------ GIVEN TEXT ------

In August 2001, in response to comments received, the Board lifted the previously established October 1, 2001 mandatory compliance date for all of the interim final rules. (66 FR 41439, Start Printed Page 21137August 8, 2001.) Thus, institutions are not required to comply with the interim final rules. Since that time, the Board has not taken further action with respect to the interim final rules on electronic disclosures in order to allow electronic commerce, including electronic disclosure practices, to continue to develop without regulatory intervention and to allow the Board to gather further information about such practices.
II. The Proposed Rules
The Board is proposing to amend Regulation M and the official staff commentary by (1) withdrawing portions of the 2001 interim final rule on electronic disclosures that restate or cross-reference provisions of the E-Sign Act and accordingly are unnecessary; (2) withdrawing other portions of the interim final rule that the Board now believes may impose undue burdens on electronic banking and commerce and may be unnecessary for consumer protection; and (3) retaining the substance of certain provisions of the interim final rule that provide regulatory relief or guidance regarding electronic disclosures. (Similar amendments are also being proposed by the Board, in today's issue of the Federal Register, under Regulations B, E, Z, and DD.)
Because compliance with the 2001 interim final rules is not mandatory, removing most portions of the interim rules from the Code of Federal Regulations, while finalizing other provisions, would reduce confusion about the status of the electronic disclosure provisions and simplify the regulation. The Board is proposing to adopt certain provisions that are identical or similar to provisions in the 2001 interim final rules in order to enhance the ability of consumers to shop for leases online, minimize the information-gathering burdens on consumers, and provide guidance or eliminate a substantial burden on the use of electronic disclosures, as discussed further below.
Since 2001, industry and consumers have gained considerable experience with electronic disclosures. During that period, the Board has received no indication that consumers have been harmed by the fact that compliance with the interim final rules is not mandatory. The Board also has reconsidered certain aspects of the interim final rules, such as sending disclosures by e-mail, in light of concerns about data security, identity theft, and “phishing” (i.e., prompting consumers to reveal confidential personal or financial information through fraudulent e-mail requests that appear to originate from a financial institution, government agency, or other trusted entity) that have become more pronounced since 2001. Finally, the Board is proposing to eliminate certain aspects of the 2001 interim final rule, such as provisions regarding the availability and retention of electronic disclosures, as unnecessary in light of current industry practices.
The 2001 interim final rule allowed lessors to provide certain disclosures to lessees electronically, without regard to the consumer consent or other provisions of the E-Sign Act, for disclosures provided on or with an electronic advertisement. The Board reasoned that these disclosures, which would be available to the general public while shopping for a lease, did not “relate to a transaction,” which is a prerequisite for triggering the E-Sign consumer consent provisions, and thus were not subject to those provisions. Some commenters on the interim final rules did not agree with the Board's rationale. Upon further consideration, the Board does not believe it is necessary to determine whether or not these disclosures are related to a transaction. This proposal does not make such determinations.

------ AVAILABLE DATA ------

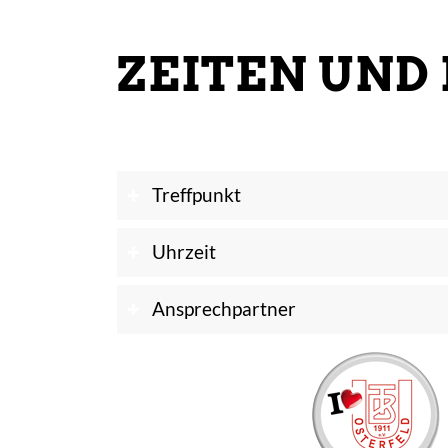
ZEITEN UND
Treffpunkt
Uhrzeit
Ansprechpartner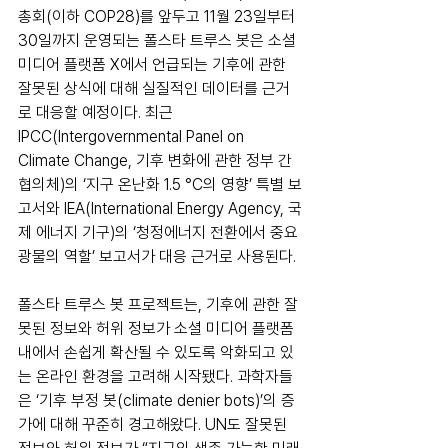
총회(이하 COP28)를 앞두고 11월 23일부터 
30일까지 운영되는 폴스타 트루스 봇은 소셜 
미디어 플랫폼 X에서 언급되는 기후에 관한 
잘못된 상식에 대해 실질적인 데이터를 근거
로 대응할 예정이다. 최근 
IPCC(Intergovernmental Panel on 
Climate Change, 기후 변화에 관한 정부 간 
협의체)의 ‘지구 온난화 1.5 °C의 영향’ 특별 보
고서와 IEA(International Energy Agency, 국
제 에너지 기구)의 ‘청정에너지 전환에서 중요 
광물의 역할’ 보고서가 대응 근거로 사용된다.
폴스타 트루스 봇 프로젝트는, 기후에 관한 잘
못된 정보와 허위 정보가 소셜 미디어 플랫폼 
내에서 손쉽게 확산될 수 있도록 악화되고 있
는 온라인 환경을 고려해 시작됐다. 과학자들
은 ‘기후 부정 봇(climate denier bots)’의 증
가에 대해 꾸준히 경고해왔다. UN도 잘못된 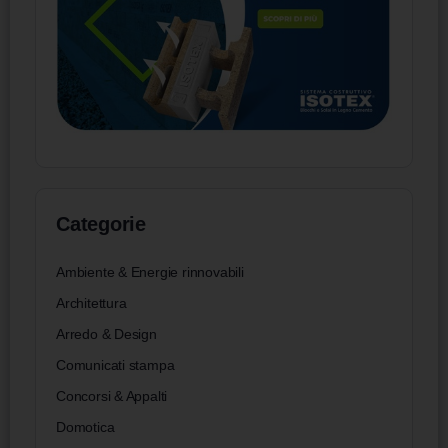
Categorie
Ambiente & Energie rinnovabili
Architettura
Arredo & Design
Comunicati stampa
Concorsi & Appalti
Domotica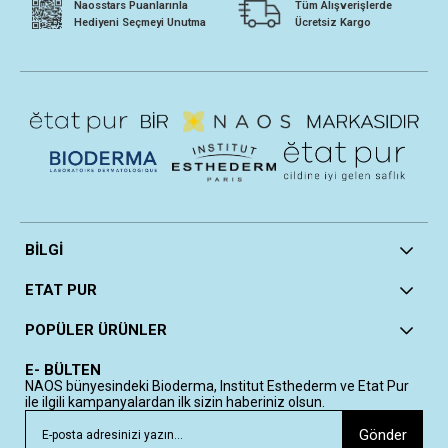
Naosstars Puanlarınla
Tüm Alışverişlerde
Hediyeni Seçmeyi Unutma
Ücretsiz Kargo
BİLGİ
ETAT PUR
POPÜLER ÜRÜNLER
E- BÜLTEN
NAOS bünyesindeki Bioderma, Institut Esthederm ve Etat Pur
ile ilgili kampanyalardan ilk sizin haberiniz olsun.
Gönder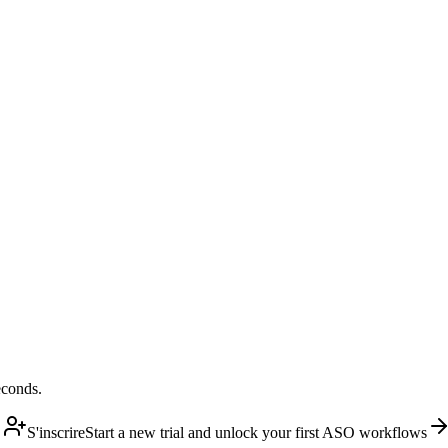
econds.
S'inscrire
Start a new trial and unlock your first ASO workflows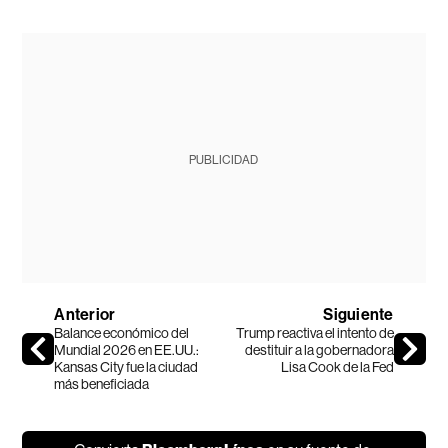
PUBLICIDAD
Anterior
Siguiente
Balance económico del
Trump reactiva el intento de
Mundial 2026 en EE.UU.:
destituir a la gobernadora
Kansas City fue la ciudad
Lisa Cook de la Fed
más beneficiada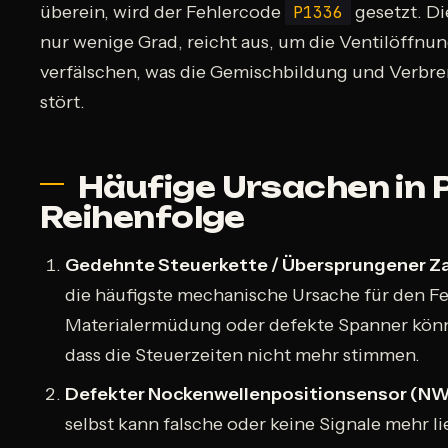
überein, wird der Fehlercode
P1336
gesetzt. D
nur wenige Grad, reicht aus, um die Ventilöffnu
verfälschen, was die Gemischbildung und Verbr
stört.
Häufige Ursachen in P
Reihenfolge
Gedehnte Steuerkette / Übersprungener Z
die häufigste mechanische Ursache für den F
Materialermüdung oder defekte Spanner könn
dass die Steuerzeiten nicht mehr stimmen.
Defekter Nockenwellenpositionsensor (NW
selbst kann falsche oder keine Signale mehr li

------
------ AVAILABLE DATA ------

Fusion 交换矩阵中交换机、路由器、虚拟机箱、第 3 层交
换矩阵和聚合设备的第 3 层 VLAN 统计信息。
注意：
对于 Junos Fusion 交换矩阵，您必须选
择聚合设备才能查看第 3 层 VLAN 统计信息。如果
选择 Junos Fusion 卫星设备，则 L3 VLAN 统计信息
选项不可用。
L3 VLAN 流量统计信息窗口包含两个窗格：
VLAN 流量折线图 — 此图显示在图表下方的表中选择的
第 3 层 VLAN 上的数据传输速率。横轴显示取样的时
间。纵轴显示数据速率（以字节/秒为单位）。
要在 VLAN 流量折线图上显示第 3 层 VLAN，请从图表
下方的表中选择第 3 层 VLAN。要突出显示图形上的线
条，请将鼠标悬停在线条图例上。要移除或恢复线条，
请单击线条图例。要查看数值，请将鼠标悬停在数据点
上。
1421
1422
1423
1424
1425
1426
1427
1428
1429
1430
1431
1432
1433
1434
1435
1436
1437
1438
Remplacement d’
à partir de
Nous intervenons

------
------ AVAILABLE DATA ------

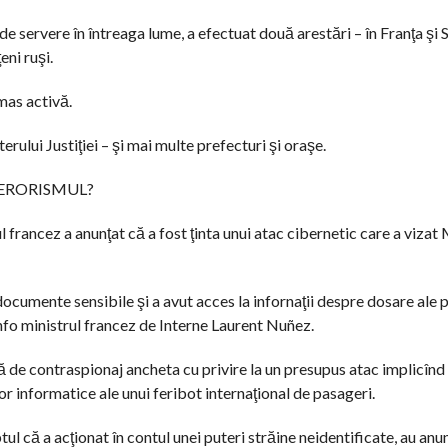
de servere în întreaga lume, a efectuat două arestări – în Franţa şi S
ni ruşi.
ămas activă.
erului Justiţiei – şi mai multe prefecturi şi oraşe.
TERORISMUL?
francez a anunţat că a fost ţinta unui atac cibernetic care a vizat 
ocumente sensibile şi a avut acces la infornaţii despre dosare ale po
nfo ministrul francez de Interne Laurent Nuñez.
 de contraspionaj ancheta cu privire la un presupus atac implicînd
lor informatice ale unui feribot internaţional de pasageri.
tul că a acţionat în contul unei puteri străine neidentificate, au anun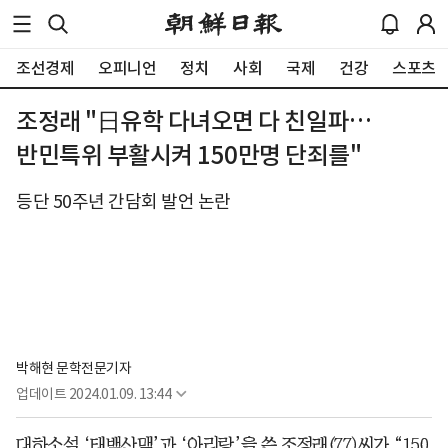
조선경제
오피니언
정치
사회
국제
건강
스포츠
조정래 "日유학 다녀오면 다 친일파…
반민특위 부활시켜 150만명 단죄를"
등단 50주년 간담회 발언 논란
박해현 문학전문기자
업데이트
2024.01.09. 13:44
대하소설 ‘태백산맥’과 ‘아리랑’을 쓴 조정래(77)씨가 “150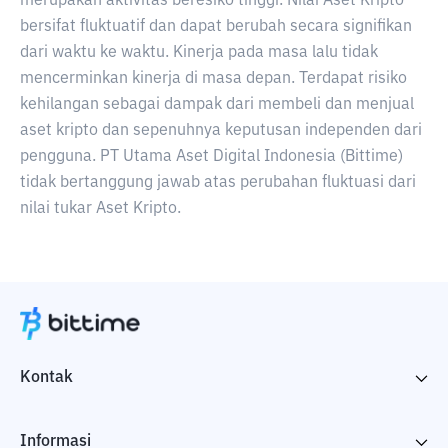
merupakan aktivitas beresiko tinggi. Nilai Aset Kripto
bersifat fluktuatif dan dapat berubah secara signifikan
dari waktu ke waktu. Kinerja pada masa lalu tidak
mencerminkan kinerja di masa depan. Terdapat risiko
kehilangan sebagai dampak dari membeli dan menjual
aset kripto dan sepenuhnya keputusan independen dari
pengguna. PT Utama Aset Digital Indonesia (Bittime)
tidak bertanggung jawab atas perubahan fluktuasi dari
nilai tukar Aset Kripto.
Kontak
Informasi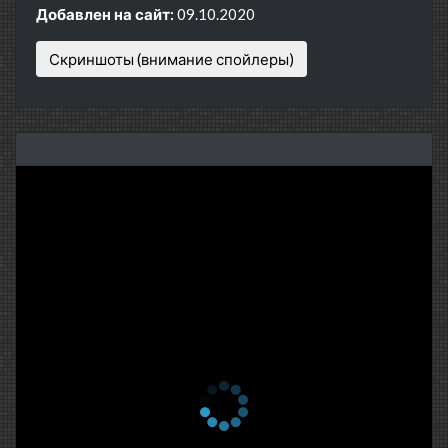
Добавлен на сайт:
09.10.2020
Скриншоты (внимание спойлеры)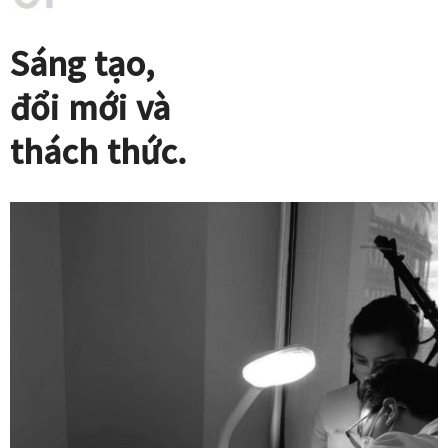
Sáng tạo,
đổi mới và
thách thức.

------

WORK ORDER 1 » Print everything in the Regulation M passage from "The 2001 interim final rule allowed" down to "make such determinations.".
WORK ORDER 2 » In the Regulation M passage, what was the mandatory compliance date that the Board lifted in August 2001?

ANSWER SECTION 1 »
The 2001 interim final rule allowed lessors to provide certain disclosures to lessees electronically, without regard to the consumer consent or other provisions of the E-Sign Act, for disclosures provided on or with an electronic advertisement. The Board reasoned that these disclosures, which would be available to the general public while shopping for a lease, did not “relate to a transaction,” which is a prerequisite for triggering the E-Sign consumer consent provisions, and thus were not subject to those provisions. Some commenters on the interim final rules did not agree with the Board's rationale. Upon further consideration, the Board does not believe it is necessary to determine whether or not these disclosures are related to a transaction. This proposal does not make such determinations.

ANSWER SECTION 2 » October 1, 2001